Agreed, thanks mate! I think it might be a combination of minor lifestyle changes as well as the the prior mental issues, so I’ll just have to make sure to keep getting better and keep on top of my healthy diet.

What's your age, girlie? And what do your family / guy/ friends say?

24/ and of course my mans is gonna tell me nice things because he would never want to hurt my feelings. Friends? I’m a tattoo apprentice so I have no time for more than the two I have. They’re both mega nerds as well though so we never talk about body image or anything like that considering the only other female is 40.

Lol, I appreciate the advice fren. Don’t worry, I force myself to take care of my basic needs. Been down that road of depression, it’s never a good one.

The best way to check your weight is this device called a scale. Shocking I know.

>I’m a tattoo apprentice
OK, girl. Your salvation is the motion (jogging, etc.). Swimming would be a good addition.

Did I not just mention I have previously dealt with a dysmorphic disorder? Perhaps.... I don’t own one........... for a reason?????????

ShOcKiNg I kNoW

Yeah, I’ll have to take the dog out to run or something after work. The transfer to so much stagnation is really impacting me. This was good, a quick and easy way to figure out a plan and that I’m not going that crazy again, yay!

Don't starve, girl, just move more. Good luck.

wow my dick is hard right now, go for long walks in the park and uh, cut a few carbs. Good luck hun

Attached: dawhjxxpl16dtrmzjttz.png (800x320, 16K)

You have to get over it eventually, though
Now might be a good time to take steps to start, no?

You have gained some fat in unflattering places.

The best course of action would be to visit and read the sticky. Take up heavy compound lifting three times per week with a program like SS or SL and you will put all those extra calories to good use. In 6 months, you could be looking and feeling better than you've ever done before.

holy fuk ure cute

also even if u have, whats done is done you gotta move forward and think about how to make changes if thats what you want
cant change the road you took to get where you are, but you can go anywhere you want from here

I'm curious to learn, not trying to be mean or anything, but why wouldn't a weight scale help with the disorder? A weight scale gives you objective data about your weight and can't be distorted; there's a healthy range that the scale can just show you.

It’s an easy route to obsession. It used to control my life. Id go on 25 carbs a day and weight myself several times daily. Then that turned into bulemia and anorexia. It turned into this thing that equaled my value as a human being and as I’ve gotten older I’ve learned how to cope and manage this. I don’t think it matters what I weigh, and I won’t let that control me again.

So now I take the measures to recognize when I’m getting worse internally and take the steps to manage myself as a human being. There are times when I can’t tell if it’s my head or my actual body, hence this post is born.

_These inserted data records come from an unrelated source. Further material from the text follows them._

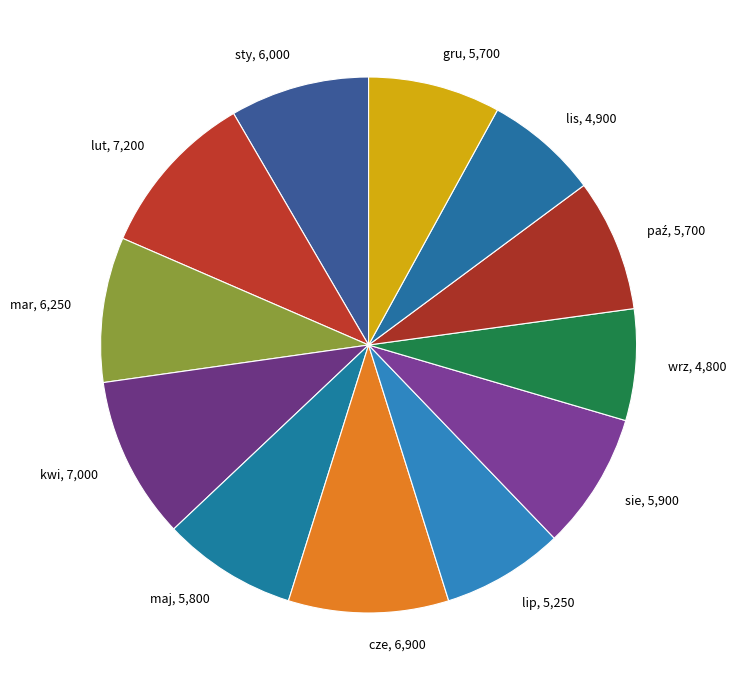

How many segments does this pie chart have?

12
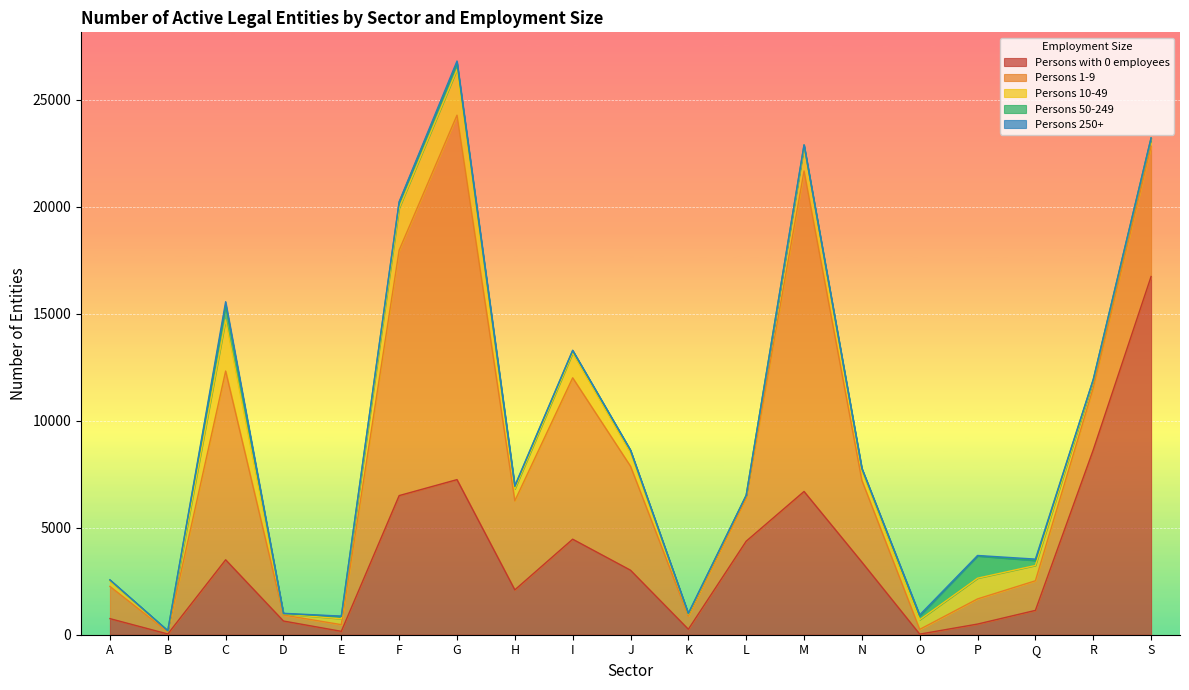

The value of Persons 250+ at F is 11. True or false?

False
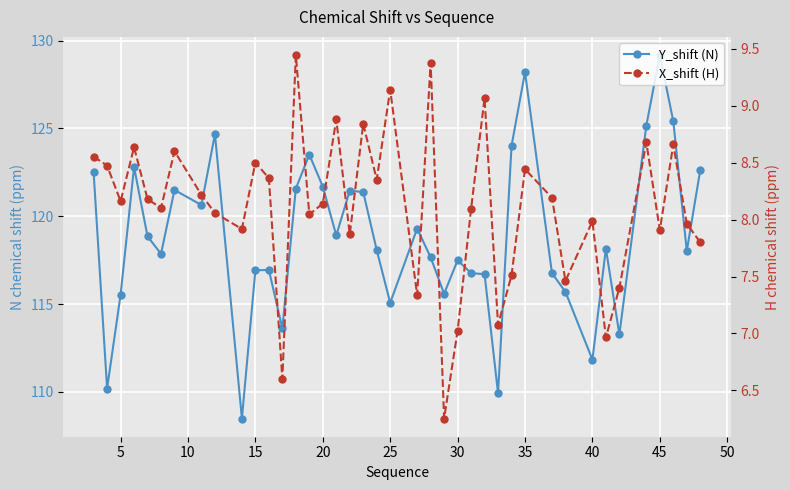

In Y_shift (N), how many points are lower than both neighbors (excluding endpoints)?

12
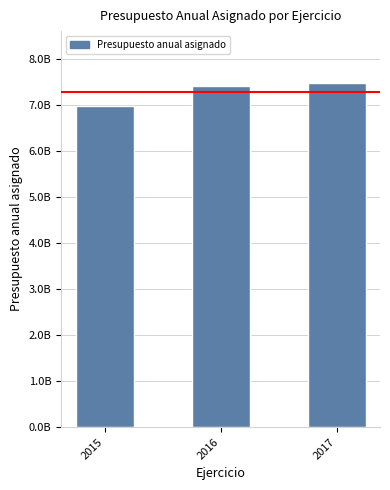

Rank the categories by value from lowest to highest.

2015, 2016, 2017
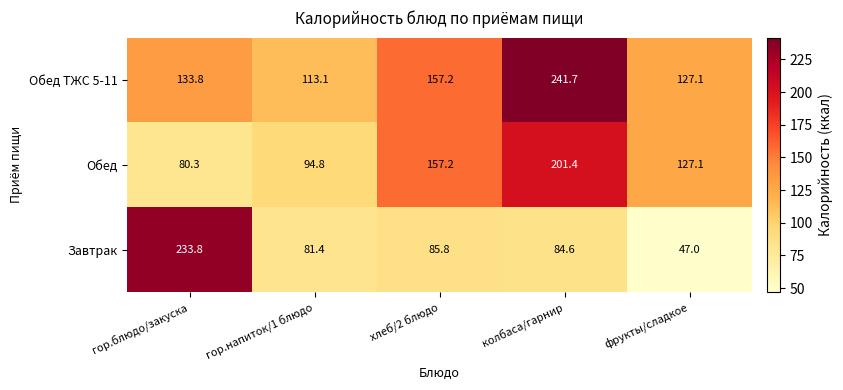

The value of Обед ТЖС 5-11 at гор.напиток/1 блюдо is 113.1. True or false?

True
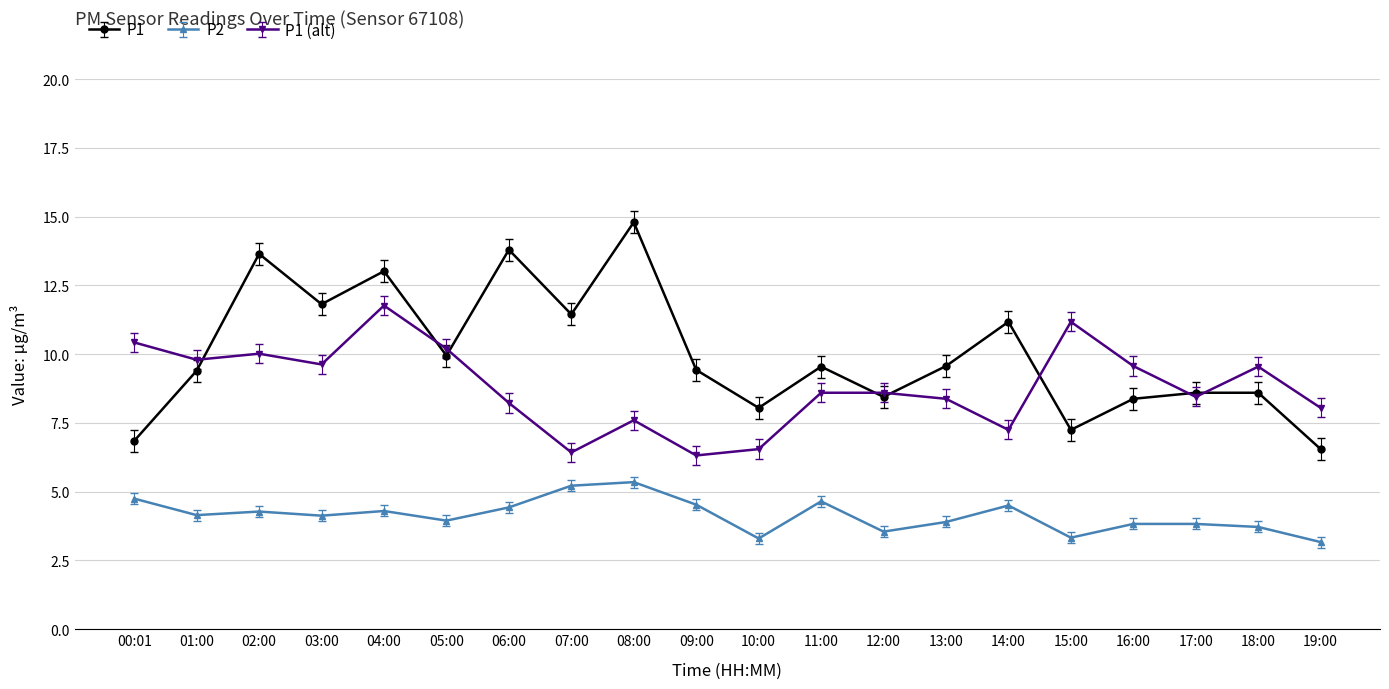

True or false: P1 (alt) and P2 intersect in this chart.

False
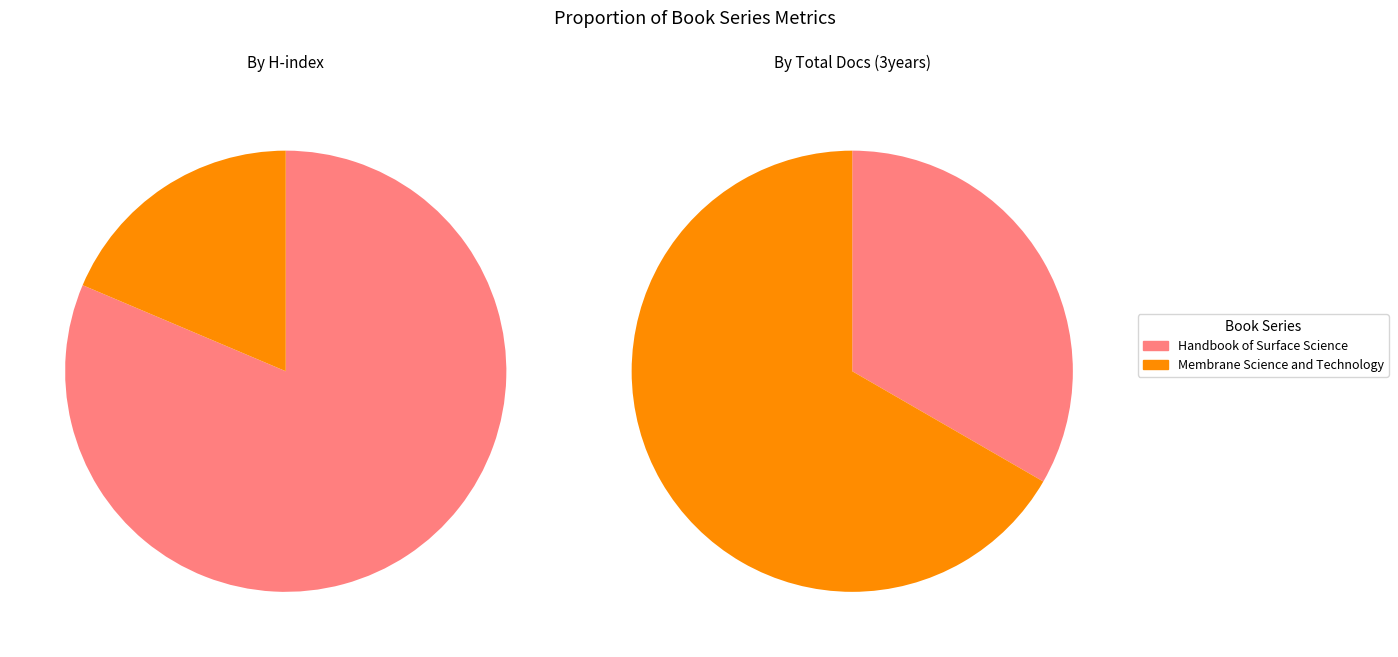

What percentage is the Membrane Science and Technology slice, to the nearest percent?

19%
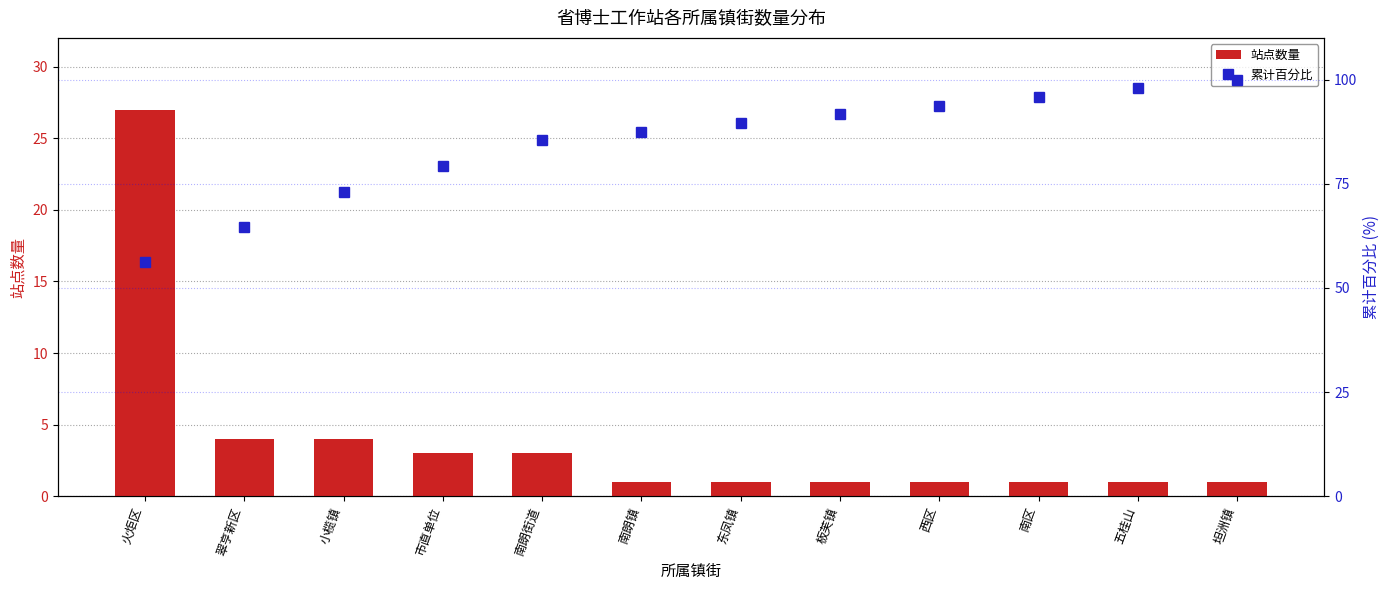

Reading left to right, list all the values displayed in this chart.

站点数量: 27.0	4.0	4.0	3.0	3.0	1.0	1.0	1.0	1.0	1.0	1.0	1.0
累计百分比: 56.2	64.6	72.9	79.2	85.4	87.5	89.6	91.7	93.7	95.8	97.9	100.0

So basically this is just another way for me to recognize symptoms and take control of my life. I let my healthy ways slip and some other factors mixed with that can turn into a mental breakdown after time passes and I neglect myself. This is just me managing a lifelong thing I’ll never be able to get out of my head due to childhood trauma. It’s me being the master of my universe and loving myself past a number on a scale, which is just me taking care of myself.

I really truly appreciate everyone on this post for their advice and help! You guys duh realest and I’m going to get back to life and head the right way this time lol. No letting everything continue to slip.